反応培地は、アミノ酸、ペプトン、炭水化物、ヌクレオチド、ミネラル、ビタミンなどの1つまたは複数の要素を組み合わせて含むことができる。培地はまた、着色剤も含むことができる。例示として、エバンスブルー、ニュートラルレッド、ヒツジの血液、ウマの血液、酸化チタンなどの乳白剤、ニトロアニリン、マラカイトグリーン、ブリリアントグリーン、1種または複数の代謝指示薬、1種または複数の代謝調節剤などを、着色剤として挙げることができる。

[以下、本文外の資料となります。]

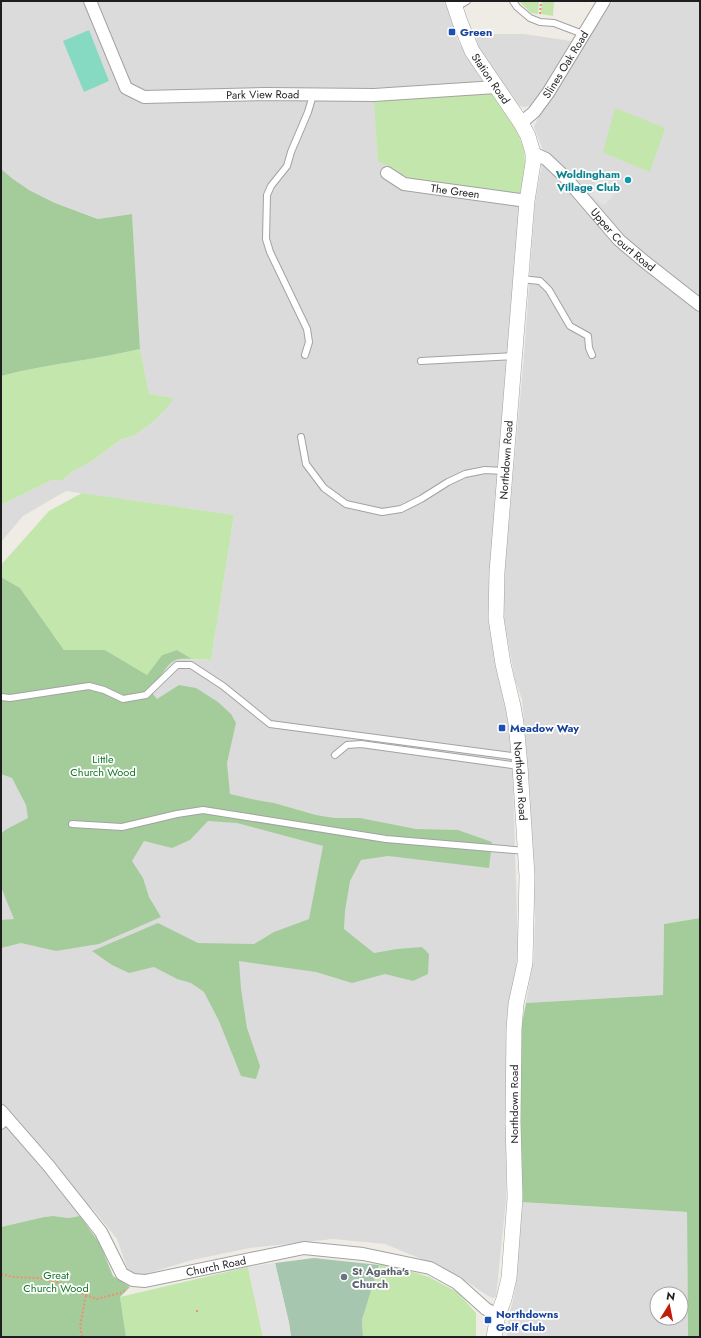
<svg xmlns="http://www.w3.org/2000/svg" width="701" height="1338" viewBox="0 0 701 1338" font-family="Jost,sans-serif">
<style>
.residential{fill:#dcdbdb;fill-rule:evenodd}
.grass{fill:#c3e6ad}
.forest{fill:#a4cc9b}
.cemetery{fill:#a7c6af}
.pitch{fill:#86dac2}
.parking{fill:#e2e2e2}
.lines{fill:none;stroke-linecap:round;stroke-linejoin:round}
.service-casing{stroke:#a2a2a2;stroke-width:8}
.minor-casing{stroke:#a2a2a2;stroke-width:14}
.tertiary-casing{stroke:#a2a2a2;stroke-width:16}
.path{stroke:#f28d71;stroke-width:2;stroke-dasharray:2 2;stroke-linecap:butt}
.service{stroke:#fff;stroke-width:6}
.minor{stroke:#fff;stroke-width:12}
.tertiary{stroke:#fff;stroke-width:15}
.transit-dot{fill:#1a4fb4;stroke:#fff;stroke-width:1.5}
.culture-dot{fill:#0f9aa8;stroke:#fff;stroke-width:1.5}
.worship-dot{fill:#6b7280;stroke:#fff;stroke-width:1.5}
.labels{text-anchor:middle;stroke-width:3.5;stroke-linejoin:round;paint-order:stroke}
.transit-label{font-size:11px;font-weight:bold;fill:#164399;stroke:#fff;text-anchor:start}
.street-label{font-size:11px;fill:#1e1e1e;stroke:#fff}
.culture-label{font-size:11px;font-weight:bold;fill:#0d838f;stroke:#fff;text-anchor:end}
.park-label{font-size:11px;fill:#117725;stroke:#fff}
.worship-label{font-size:11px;font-weight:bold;fill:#5b616d;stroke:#fff;text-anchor:start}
</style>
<rect width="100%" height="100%" fill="#eeece4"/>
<g class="residential">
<polygon points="1,1 446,1 458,41 483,82 374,88 378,162 393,168 409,179 521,195 498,666 512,748 518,952 507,1034 506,1200 496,1297 493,1298 488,1296 463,1279 436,1265 385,1244 333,1239 250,1248 192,1260 142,1275 135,1276 128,1270 117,1239 92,1208 80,1216 68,1218 53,1216 44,1217 1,1227 1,694 122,694 173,661 181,659 211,660 234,515 66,491 23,516 1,542 1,505 52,480 63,480 70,473 92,461 120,440 135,435 153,422 166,409 173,398 149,394 140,349 132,214 99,219 55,203 29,190 13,179 1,169"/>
<polygon points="613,1 700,1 700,918 664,924 663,995 526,1003 534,956 535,919 530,794 522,699 515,680 504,619 504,574 524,356 535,203 544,153 534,127 539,115"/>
<polygon points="475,34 524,34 571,41 542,90 530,106 523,107 516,104 479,48"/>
<path d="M520 1202 687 1212 688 1337H507L509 1316 514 1296 516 1277ZM657 1294H681V1318H657Z"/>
</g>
<g class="grass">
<polygon points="519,1 539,1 538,14 531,13"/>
<polygon points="542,1 554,1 553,16 541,14"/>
<path d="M486 91 493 94C506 115 526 138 525 164 524 174 522 185 521 195L409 179 393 168 378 162 374 100Z"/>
<path d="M615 108 665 128C661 143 654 157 650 172L611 156 603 152Z"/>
<path d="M140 349 149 394 174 398 166 409 153 422 135 435 120 440 92 461 70 473 63 480H52L1 505V376C47 364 94 360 140 349Z"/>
<polygon points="82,493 234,515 211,660 192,659 177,650 162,655 147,675 105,650 64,650 20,588 1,577 1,565 49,511"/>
<polygon points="382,1262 429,1277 457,1292 476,1313 476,1337 363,1337 362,1320 379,1265"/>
<polygon points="248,1267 263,1337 126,1337 120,1297"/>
</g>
<g class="forest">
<path d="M1 169 13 179 29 190 55 203 98 219 132 214 140 349C94 360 47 364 1 376Z"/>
<path d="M1 577 20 588 64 650H105L147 675 162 655 177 650 192 659C186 659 179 658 174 661 163 666 161 683 149 689L157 699 179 685 196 688 218 702 231 714 236 723 227 763 230 794 256 800 274 803 316 815 334 818H360L416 829 458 830 492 842 489 868 388 856 361 860 350 881 345 911 344 929 374 953 397 949 422 947 429 954 428 974 413 981 385 974 352 983 316 972 239 961 241 989 247 1028 260 1066 256 1079 241 1076 219 1021 204 992 191 983 177 979 154 967 129 973 112 965 92 951 158 923 198 943 254 944 274 932 309 919 323 846 237 823 208 821 190 840 172 848 144 841 132 861 143 878 149 897 161 917 99 944 56 951 21 943 1 948V920L14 919 1 887V834L5 830 28 818 26 805 12 778 1 774V703H2L3 694H1Z"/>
<polygon points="700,918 700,1337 688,1337 687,1212 520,1202 519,1039 526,1003 663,995 664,924"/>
<polygon points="53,1216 68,1218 80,1216 100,1244 113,1276 130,1287 120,1297 126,1337 1,1337 1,1227 44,1217"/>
</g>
<polygon class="cemetery" points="314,1258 379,1265 362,1320 363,1337 291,1337 289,1323 275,1263"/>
<polygon class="pitch" points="89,30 109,81 84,92 63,41"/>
<g class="parking">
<polygon points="598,176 620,186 606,204 602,205 589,193"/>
<polygon points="275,1263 289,1323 291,1337 263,1337 248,1267"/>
</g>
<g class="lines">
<defs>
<g id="service">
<polyline points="513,1 517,7 530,18 540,22 554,23 583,34"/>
<polyline points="455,8 467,1"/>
<polyline points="521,279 540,281 549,290 570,326 588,336 589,348 592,355"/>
<polyline points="305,355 309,342 307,329 270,252 266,239 267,195 271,186 287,166 291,152 308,112 313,95"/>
<polyline points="421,361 515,356"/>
<polyline points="301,437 306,464 324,488 346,504 382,512 401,509 421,499 448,482 465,474 485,470 505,471"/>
<polyline points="1,697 10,698 89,686 104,690 123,699 146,695 177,665 191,665 223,686 270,724 519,757"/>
<polyline points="335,755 347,745 361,744 519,766"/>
<polyline points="72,824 122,827 177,814 203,810 386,839 526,851"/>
<polyline points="1,1126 9,1120"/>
</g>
<g id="minor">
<path id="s1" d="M90 1 126 88 144 97 265 94 374 95 496 87"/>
<path id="s2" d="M521 123 534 112 548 93 604 1"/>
<path id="s3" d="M533 153 546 159 564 176 619 240 645 262 700 305"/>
<path id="s4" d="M387 173 404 184 527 201"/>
<path id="s5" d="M1 1111 48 1165 101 1232 122 1274 133 1280 145 1281 304 1248 363 1254 430 1268 457 1283 486 1309 498 1315"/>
</g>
<g id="tertiary">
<path id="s6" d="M453 1 460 22 472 51 521 123 528 136 533 153V163L527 201 497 572 496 618 503 664 513 706 516 723 520 766 527 876 525 963 516 1004 514 1029 513 1122 515 1198 509 1278 504 1299 498 1315 494 1337"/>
</g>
</defs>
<use href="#service" class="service-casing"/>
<use href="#minor" class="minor-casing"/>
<use href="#tertiary" class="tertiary-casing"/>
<g class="path">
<polyline points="540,14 541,1"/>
<polyline points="1,1274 12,1277 39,1278 57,1282 86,1295 97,1299 123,1292 125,1289"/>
<polyline points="196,1311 200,1311"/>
<polyline points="82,1337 80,1326 86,1295"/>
</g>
<use href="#service" class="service"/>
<use href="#minor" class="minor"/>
<use href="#tertiary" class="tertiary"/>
</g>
<g class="transit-dot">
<rect x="448" y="28" width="8" height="8" rx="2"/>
<rect x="498" y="724" width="8" height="8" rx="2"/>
<rect x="484" y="1316" width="8" height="8" rx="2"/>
</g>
<circle class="culture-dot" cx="628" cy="180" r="4"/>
<circle class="worship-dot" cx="344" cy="1277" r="4"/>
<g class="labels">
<g class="transit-label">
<text x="460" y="36">Green</text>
<text x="510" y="732">Meadow Way</text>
<text x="496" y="1318">Northdowns<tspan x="496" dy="13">Golf Club</tspan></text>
</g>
<g class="street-label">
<text dy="4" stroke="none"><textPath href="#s2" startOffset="74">Slines Oak Road</textPath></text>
<text dy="4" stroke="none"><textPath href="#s6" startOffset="87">Station Road</textPath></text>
<text dy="4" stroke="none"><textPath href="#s1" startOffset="233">Park View Road</textPath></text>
<text dy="4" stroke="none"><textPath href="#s4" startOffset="72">The Green</textPath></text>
<text dy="4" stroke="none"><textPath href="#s3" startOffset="126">Upper Court Road</textPath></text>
<text transform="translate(506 460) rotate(-86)" y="4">Northdown Road</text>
<text dy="4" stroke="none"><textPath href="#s6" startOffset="805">Northdown Road</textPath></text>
<text transform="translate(514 1104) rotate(-90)" y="4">Northdown Road</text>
<text dy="4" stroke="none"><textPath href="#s5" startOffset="301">Church Road</textPath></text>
</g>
<g class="culture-label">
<text x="620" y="178">Woldingham<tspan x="620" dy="13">Village Club</tspan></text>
</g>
<g class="park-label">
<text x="103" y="763">Little<tspan x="103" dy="13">Church Wood</tspan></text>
<text x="56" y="1279">Great<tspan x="56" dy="13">Church Wood</tspan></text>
</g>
<g class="worship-label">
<text x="352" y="1275">St Agatha's<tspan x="352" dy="13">Church</tspan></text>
</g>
</g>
<rect width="701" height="1338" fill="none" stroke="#1e1e1e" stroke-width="4"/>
<g transform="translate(669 1306) rotate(10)"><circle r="19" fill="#ffffff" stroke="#a5a5a5"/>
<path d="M0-3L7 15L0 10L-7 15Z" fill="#c11e0a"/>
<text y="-6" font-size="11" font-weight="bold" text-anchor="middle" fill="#1e1e1e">N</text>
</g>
</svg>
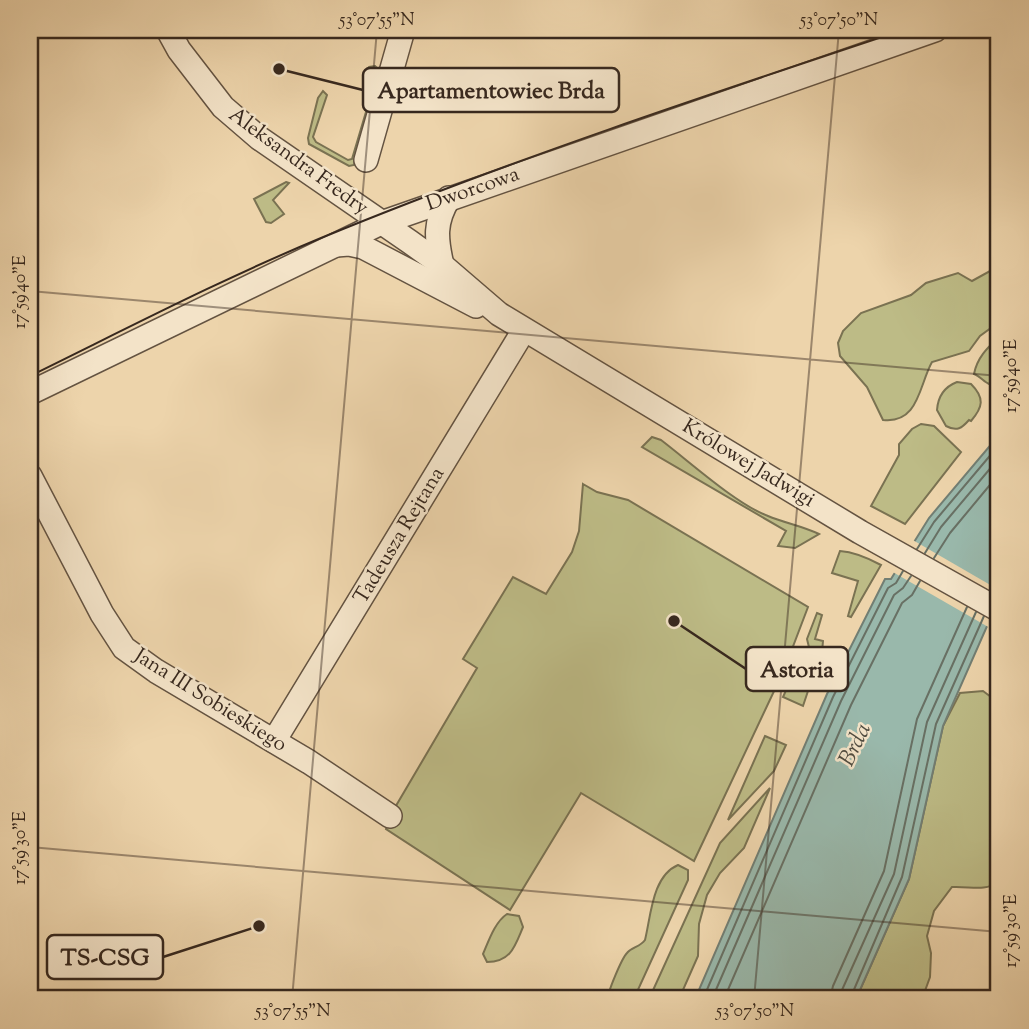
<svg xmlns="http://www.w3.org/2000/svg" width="1029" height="1029" font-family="'Sorts Mill Goudy',serif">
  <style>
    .green { fill: #bdbb86; stroke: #7a7252; stroke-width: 2 }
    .water { fill: #99b8ab; stroke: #727e73; stroke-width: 2 }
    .pier { fill: #edd4ab }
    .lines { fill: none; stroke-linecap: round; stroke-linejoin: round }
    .shore { stroke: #687064; stroke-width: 2 }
    .minor-casing { stroke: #645341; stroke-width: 26 }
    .minor { stroke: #f3e3c8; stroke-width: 23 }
    .tram { stroke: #37281e; stroke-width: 2 }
    .ticks { fill: none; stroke: #37281e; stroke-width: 2; stroke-opacity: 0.45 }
    .labels { text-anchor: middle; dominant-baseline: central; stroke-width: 5; stroke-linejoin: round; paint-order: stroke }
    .street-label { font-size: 21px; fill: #37281e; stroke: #f3e3c8 }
    .water-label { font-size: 23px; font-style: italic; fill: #504c41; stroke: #f3e3c8 }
    .leader { fill: none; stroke: #37281e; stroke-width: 2.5 }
    .callout-dot { fill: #37281e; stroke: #f3e3c8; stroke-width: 2.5 }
    .callout { fill: #f3e3c8; stroke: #37281e; stroke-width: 2.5 }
    .callout-label { font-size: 23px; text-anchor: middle; font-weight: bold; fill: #37281e }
    .neatline { fill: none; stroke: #37281e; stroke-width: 2.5 }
    .ticks-label { font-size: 18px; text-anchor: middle; fill: #37281e }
  </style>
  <rect width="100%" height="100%" fill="#edd4ab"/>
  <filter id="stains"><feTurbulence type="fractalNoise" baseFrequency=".00286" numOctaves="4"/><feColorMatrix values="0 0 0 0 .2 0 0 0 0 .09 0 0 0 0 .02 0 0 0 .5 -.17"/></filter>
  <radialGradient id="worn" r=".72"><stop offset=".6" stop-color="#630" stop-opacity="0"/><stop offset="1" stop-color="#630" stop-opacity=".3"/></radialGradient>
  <g class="green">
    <polygon points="375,66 382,74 354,165 349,166 309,144 308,138 318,98 323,91 327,95 313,137 316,142 348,160 352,159 374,85 365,82 363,76 369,67"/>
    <polygon points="286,182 289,183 273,200 284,214 271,223 266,222 254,199"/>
    <path d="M999,256V322L980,336L969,351L932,362C919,385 919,424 883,420L867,387L840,356L838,343L843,331L861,313L911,295L926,283L958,273L972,281L992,270Z"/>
    <path d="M999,337V382C988,390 983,377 974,374C977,358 987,348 999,337Z"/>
    <path d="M957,382L971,384C985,398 983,407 971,421L969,420C962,428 957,432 946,426L937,410C938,396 944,387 957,382Z"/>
    <polygon points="921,424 934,426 961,452 905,524 871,506 899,455 899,444 912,429"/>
    <path d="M652,437L661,440C690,462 736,504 768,516C785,523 802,526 819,534L795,548L778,546L786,531L642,447Z"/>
    <polygon points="583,484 597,492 628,500 808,607 784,670 694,861 581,793 510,910 386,829 390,816 477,668 463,659 513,577 546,594 572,552 579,531"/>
    <path d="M840,551C855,552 868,558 881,565L851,617L848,616L858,581L832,573Z"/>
    <polygon points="817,613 822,615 815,639 823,641 821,664 816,676 807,639"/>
    <polygon points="802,655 809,688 803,706 783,697"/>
    <path d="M983,691L999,703V882C983,892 971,886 952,887L934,911L927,936L931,953L930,977L922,999H856L909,879L943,726L960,693Z"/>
    <polygon points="765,736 786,745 774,771 728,820"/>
    <polygon points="770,788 744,848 720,873 707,895 699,924 698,956 679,999 649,999 720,843"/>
    <path d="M678,865L688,870V880L637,992L631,999H608C607,993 622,958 627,953C632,947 640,947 645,940C651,916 652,876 678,865Z"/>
    <path d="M507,914L519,916L523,927C515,946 511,962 487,962L483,954C489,940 495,922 507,914Z"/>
  </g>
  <polygon class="water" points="999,435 999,599 943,726 909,879 856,999 695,999 827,694 885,579 891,579 929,518"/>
  <polygon class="pier" points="911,539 999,590 999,607 990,628 891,571"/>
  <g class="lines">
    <g class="shore">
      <polyline points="917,549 934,522 999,445"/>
      <polyline points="925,553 941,527 999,458"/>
      <polyline points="934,558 950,533 999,474"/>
      <polyline points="703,999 833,697 888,588 896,583 903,571"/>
      <polyline points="712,999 841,701 894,595 903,588 911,576"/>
      <polyline points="724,999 851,705 902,603 912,595 920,581"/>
      <polyline points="830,999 833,986 884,871 917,719 967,607"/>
      <polyline points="841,999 842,990 894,874 927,722 976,612"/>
      <polyline points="850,999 902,877 936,724 984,616"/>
    </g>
    <g class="minor-casing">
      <g id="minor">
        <polyline points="168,30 179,50 223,107 259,138 410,242 442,265 499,314 860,532 999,610"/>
        <polyline points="366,160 403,30"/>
        <polyline points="336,245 349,244 363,247 476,306"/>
        <path d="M442,265C436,239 434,222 449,198"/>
        <polyline points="30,393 381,223 935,30"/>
        <polyline points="30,476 102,614 124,648 156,671 309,762 390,816"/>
        <polyline points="274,741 524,330"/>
      </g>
    </g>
    <use href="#minor" class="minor"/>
    <path class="tram" d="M30,376C126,329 222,279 321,238C511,160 707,95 903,30"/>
  </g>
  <path class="ticks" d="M30,291L999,376M30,847L999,932M292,999L377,30M754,999L839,30"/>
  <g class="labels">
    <g class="street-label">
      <text transform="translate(298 162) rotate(36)">Aleksandra Fredry</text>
      <text transform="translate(473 190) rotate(-19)">Dworcowa</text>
      <text transform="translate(748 464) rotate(31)">Królowej Jadwigi</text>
      <text transform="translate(400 536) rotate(-59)">Tadeusza Rejtana</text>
      <text transform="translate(210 701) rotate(32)">Jana III Sobieskiego</text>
    </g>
    <g class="water-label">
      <text transform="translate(856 745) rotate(-64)">Brda</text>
    </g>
  </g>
  <path class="leader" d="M279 69L363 90M674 621L746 669M259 926L163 957"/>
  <g class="callout-dot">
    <circle cx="279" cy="69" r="7"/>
    <circle cx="674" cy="621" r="7"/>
    <circle cx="259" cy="926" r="7"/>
  </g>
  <g class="callout">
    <rect x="363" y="68" width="256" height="44" rx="7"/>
    <rect x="746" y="647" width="102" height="44" rx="7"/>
    <rect x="47" y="935" width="116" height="44" rx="7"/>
  </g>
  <g class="callout-label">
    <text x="491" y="98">Apartamentowiec Brda</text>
    <text x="797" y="677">Astoria</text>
    <text x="105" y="965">TS-CSG</text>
  </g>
  <rect width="1029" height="1029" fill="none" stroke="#edd4ab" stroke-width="77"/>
  <rect x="38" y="38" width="952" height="952" class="neatline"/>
  <g class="ticks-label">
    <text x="377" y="25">53°07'55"N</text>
    <text x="839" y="25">53°07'50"N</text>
    <text transform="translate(19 292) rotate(-90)" y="6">17°59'40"E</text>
    <text transform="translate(1010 376) rotate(-90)" y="6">17°59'40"E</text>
    <text transform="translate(19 848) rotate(-90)" y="6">17°59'30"E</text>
    <text transform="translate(1010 931) rotate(-90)" y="6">17°59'30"E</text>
    <text x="293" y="1016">53°07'55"N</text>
    <text x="755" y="1016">53°07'50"N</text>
  </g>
  <rect width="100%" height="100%" filter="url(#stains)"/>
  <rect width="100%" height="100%" fill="url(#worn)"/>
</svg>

反応培地は、検出培地(revealing medium)、または培養および検出培地であってもよい。前者の場合、微生物の培養は、接種前に行われ、後者の場合、検出および/または同定培地も、培養培地を構成する。
当業者はまた、バイプレートを使用することができ、バイプレートにより、同一の生物学的試料が置かれた異なる基質、または異なる選択的混合物を含む、2つの培地を容易に比較することが可能になる。
反応培地は、C.difficile株の1種または複数の増殖活性剤を含むことができる。増殖活性剤とは、微生物の増殖を刺激する、化合物または一群の化合物であると理解する。特に、血液、血清、および卵黄を挙げることができる。限定されないが、0.1〜10%の間の濃度が、本発明に特に適している。
反応培地は、1種または複数の還元剤を含むことができる。還元剤とは、培地に存在する溶解した酸素を中和することにより、嫌気性菌の増殖を容易にする、化合物または一群の化合物であると理解する。特に、システイン、ピルビン酸塩、オキシラーゼ、亜硫酸ナトリウム、亜ジチオン酸塩、ヒスチジン、および硫化第一鉄を挙げることができる。限定されないが、0.05〜50g/lの間、好ましくは0.1〜2g/lの間の濃度が、本発明に特に適している。
反応培地は、1種または複数のC.difficile芽胞発芽誘導剤を含むことができる。芽胞発芽誘導剤とは、C.difficileの芽胞状態から成長状態への変化を促進する、化合物または一群の化合物であると理解する。特に、タウロコール酸ナトリウムを挙げることができる。
限定されないが、0.1〜10g/lの間、好ましくは1〜5g/lの間の濃度が、本発明に特に適している。
反応培地は、1種または複数の選択剤を含むことができる。選択剤とは、標的微生物を除く微生物の増殖を妨げるか、遅らせる任意の化合物であると理解する。限定されないが、5mg/l〜5g/lの間の濃度が、本発明に特に適している。
抗生物質および抗真菌剤を、選択剤として挙げることができる。抗生物質とは、細菌の増殖を妨げるか、遅らせることができる任意の化合物として理解すべきである。特に、それらは、抗生物質はセファロスポリン、アミノグリコシド、ポリペプチド、スルファミドおよびキノロンの群に属する。例示として、特に、抗生物質のセフォタキシム、セフタジジム、セフォキシチン、セフトリアキソン、セフポドキシム、アズトレオナム、ゲンタマイシン、トリメトプリム、トブラマイシン、モキサラクタム、ホスホマイシン、D−サイクロセリン、ポリミキシン、コリスチン、および、ナリジクス酸などのキノロンを挙げることが可能である。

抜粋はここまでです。